Perl Weekly Challenge 48: survivor and palindromic dates 16 March 2020

I’ve been doing the Perl Weekly Challenges. The latest was about calculating the survivor of a stabbing game, and determining palindromic dates.

For the survivor challenge, the main thought was in working out an appropriate data structure; it turned out that filling a list with ID numbers, then splicing it as they're removed, worked best.

my @list=(1..50);
my $n=0;
while (scalar @list > 1) {
  $n++;
  if ($n>$#list) {
    $n=0;
  }
  splice @list,$n,1;
}

print $list[0],"\n";

Perl6 is the same apart from minor changes in syntax. (With the same off-by-one error.)

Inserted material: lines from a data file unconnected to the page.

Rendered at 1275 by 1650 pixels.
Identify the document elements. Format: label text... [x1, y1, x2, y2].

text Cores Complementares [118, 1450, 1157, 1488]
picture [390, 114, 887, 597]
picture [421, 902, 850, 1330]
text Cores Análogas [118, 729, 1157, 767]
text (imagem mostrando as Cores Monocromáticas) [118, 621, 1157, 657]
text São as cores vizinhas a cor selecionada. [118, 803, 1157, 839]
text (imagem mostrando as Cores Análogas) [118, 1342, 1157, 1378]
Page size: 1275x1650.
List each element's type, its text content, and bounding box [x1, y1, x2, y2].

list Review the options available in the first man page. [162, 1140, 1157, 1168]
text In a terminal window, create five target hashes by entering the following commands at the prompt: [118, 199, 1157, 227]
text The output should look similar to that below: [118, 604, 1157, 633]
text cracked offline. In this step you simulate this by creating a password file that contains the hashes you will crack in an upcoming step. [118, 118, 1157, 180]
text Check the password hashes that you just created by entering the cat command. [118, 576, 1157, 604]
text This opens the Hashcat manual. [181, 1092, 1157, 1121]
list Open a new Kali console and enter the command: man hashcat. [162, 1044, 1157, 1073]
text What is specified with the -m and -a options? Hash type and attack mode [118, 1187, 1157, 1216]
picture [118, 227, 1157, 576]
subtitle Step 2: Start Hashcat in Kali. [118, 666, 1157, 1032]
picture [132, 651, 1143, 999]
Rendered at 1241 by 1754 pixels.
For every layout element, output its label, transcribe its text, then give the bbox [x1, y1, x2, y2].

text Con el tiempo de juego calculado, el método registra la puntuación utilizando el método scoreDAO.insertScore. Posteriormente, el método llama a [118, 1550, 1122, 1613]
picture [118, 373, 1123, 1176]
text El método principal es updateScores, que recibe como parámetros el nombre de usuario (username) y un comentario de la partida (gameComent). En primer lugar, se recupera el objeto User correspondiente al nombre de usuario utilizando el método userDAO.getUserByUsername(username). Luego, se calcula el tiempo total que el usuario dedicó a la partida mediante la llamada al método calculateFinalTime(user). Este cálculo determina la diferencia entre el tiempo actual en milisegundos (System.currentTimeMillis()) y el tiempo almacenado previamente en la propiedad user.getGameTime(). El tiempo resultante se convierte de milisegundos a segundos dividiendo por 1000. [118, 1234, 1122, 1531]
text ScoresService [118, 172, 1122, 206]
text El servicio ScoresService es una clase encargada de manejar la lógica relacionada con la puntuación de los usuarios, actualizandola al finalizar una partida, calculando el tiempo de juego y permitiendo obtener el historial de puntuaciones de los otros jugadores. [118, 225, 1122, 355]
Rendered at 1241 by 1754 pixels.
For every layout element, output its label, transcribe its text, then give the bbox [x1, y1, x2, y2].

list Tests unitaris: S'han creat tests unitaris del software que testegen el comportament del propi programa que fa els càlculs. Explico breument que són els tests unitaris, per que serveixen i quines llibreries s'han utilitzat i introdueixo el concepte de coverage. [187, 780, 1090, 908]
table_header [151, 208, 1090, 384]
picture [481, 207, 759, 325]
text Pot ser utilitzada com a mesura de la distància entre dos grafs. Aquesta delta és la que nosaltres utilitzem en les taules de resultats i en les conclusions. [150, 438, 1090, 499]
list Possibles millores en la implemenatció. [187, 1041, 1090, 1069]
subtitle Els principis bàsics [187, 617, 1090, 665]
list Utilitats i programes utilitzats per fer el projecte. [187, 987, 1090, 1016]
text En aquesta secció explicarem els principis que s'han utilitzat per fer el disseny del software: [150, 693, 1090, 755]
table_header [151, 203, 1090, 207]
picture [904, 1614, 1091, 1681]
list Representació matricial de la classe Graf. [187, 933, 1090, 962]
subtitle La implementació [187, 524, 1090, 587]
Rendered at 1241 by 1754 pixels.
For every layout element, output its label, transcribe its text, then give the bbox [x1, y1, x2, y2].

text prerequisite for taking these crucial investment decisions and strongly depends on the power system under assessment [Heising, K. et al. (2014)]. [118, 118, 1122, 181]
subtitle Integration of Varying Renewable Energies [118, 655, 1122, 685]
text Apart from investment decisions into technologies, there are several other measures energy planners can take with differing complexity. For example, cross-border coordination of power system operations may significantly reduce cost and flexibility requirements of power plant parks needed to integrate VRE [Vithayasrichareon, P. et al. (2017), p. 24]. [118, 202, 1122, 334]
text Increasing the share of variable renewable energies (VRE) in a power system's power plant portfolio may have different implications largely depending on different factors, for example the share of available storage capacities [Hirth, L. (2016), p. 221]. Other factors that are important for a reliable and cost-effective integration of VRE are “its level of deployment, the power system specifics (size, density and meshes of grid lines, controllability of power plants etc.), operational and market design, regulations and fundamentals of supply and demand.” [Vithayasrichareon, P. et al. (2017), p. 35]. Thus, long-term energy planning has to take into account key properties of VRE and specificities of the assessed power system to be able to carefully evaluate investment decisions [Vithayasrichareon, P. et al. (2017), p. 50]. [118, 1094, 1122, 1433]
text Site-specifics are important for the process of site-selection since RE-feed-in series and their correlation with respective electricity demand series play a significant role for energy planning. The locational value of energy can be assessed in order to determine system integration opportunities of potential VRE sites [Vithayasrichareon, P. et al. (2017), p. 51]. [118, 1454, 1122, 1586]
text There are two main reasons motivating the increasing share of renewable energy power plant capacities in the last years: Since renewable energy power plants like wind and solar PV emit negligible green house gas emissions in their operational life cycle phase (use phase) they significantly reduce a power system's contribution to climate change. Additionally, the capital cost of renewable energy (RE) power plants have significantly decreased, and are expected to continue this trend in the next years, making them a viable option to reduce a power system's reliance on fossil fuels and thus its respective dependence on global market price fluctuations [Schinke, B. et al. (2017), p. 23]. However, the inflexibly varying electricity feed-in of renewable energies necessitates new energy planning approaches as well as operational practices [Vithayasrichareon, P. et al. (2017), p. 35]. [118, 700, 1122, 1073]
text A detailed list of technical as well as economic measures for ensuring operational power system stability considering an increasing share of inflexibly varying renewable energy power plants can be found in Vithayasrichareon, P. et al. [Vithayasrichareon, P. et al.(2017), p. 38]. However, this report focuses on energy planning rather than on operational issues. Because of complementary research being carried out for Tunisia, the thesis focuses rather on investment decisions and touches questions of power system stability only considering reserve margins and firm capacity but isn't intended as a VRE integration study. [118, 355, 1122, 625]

For palindromic dates, I started off doing it the obvious way, using actual date formatting functions.

my $format='%m%d%Y';
foreach my $d (10957..376199) {
  my $u=strftime($format,gmtime($d*86400));
  if ((scalar reverse $u) eq $u) {
    print "$u\n";
  }
}

This lets me trivially change the format being used to search for other types of palindromic date. However, Perl6 doesn't have strftime, so I built nested loops, with a checker to skip over non-existent days at the ends of months.

for 2000..2999 -> $y {
  for 1..12 -> $m {
    for 1..31 -> $d {
      if ($d==31 && ($m==4 || $m==6 || $m==9 || $m==11)) {
        next;
      } elsif ($m==2 && $d==30) {
        next;
      } elsif ($m==2 && $d==29 && ($y % 4 != 0 || ($y % 100 == 0 && $y % 400 != 0))) {
        next;
      }
      my $u=sprintf('%02d%02d%04d',$m,$d,$y);
      if ($u eq $u.flip) {
        say $u;
      }
    }
  }
}

Which is fine and gets the job done, but where my Perl5 version above runs in about 6.4 seconds, this takes 109 on the same machine. That seems odd. Surely there's nothing particularly complicated going on here? In order to test it, I reimplemented this nested-loop algorithm in Perl5… where it runs in 0.2 seconds (so presumably there's a fair old overhead on the strftime calls in the original).

This is the first time I've seen Perl6 being this dog-slow at something. The sprintf maybe?